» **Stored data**
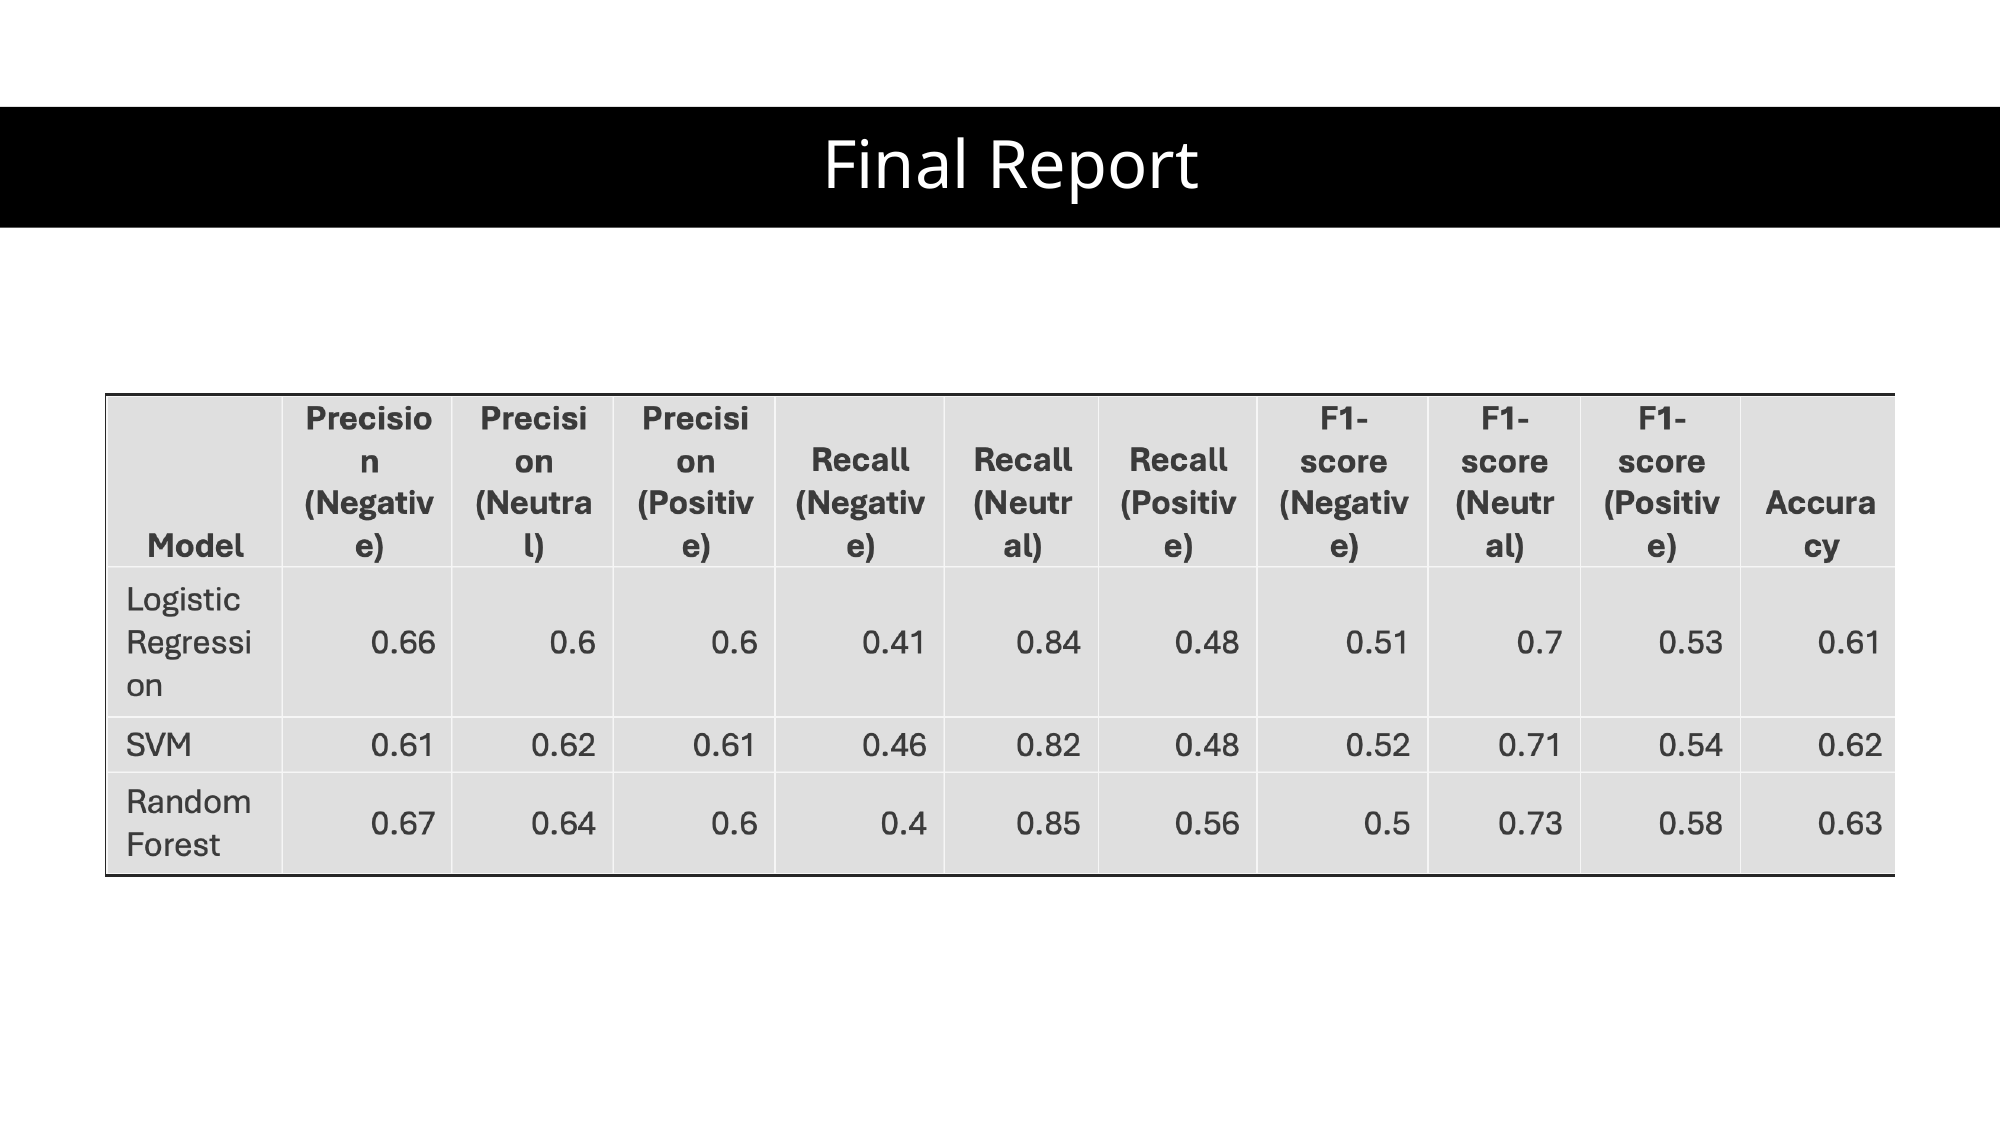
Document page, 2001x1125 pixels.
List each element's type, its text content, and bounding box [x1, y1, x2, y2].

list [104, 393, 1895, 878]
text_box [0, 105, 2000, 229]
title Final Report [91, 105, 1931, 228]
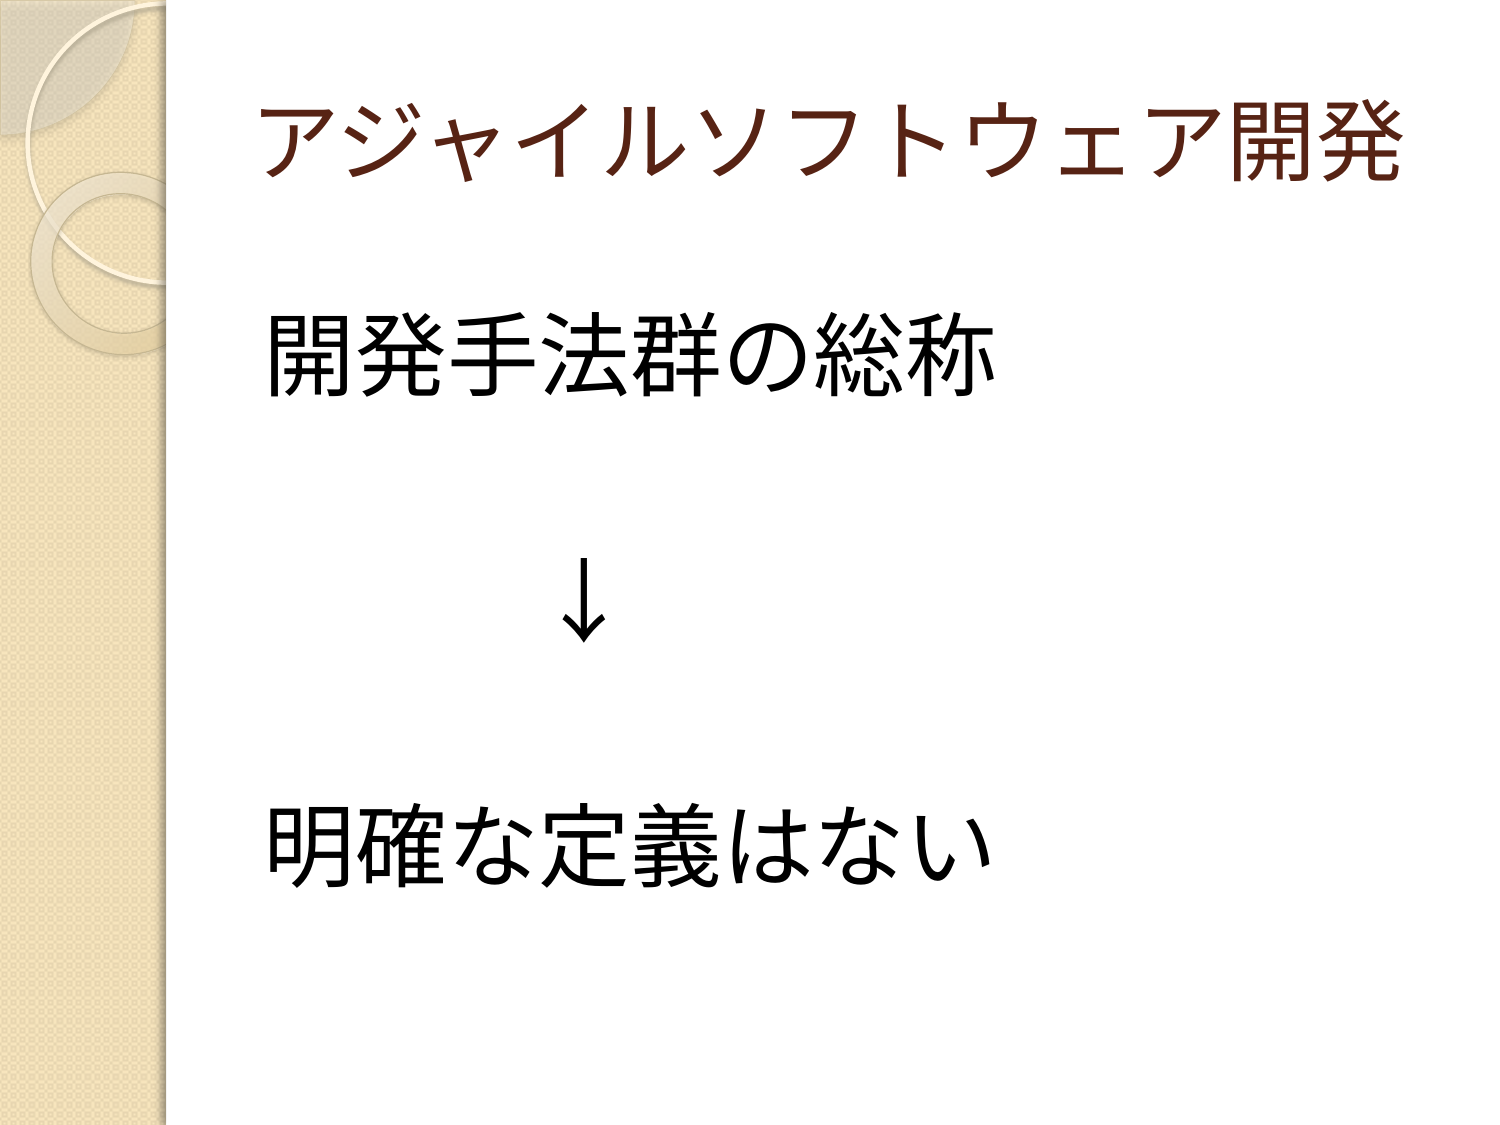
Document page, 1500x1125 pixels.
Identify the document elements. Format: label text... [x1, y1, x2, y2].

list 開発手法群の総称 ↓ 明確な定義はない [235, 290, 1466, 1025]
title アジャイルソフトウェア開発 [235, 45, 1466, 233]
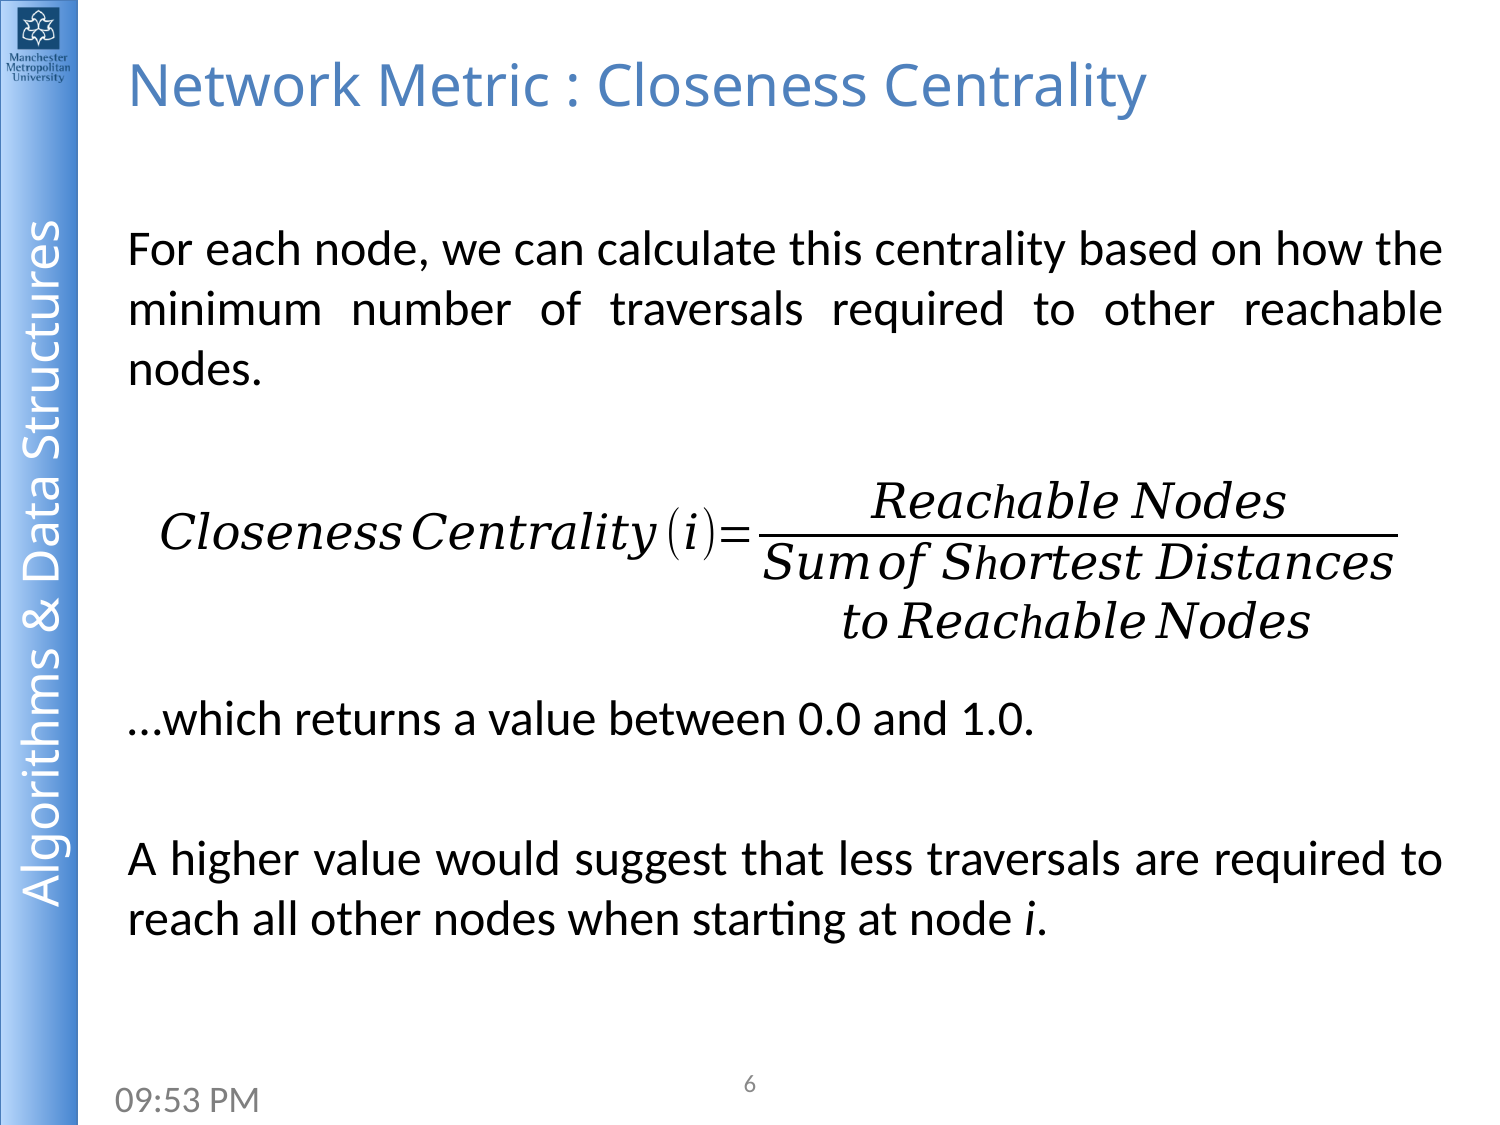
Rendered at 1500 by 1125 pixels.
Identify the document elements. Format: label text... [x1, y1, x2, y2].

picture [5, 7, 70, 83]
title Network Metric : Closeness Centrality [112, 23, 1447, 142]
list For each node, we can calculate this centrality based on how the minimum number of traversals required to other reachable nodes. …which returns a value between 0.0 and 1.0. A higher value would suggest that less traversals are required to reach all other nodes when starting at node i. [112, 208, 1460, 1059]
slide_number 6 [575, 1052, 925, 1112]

» **Directions for this task**
Would you copy all lines in the records where the string "page" appears?

» **Response below**
Document page, 2001x1125 pixels.
Document page, 1500x1125 pixels.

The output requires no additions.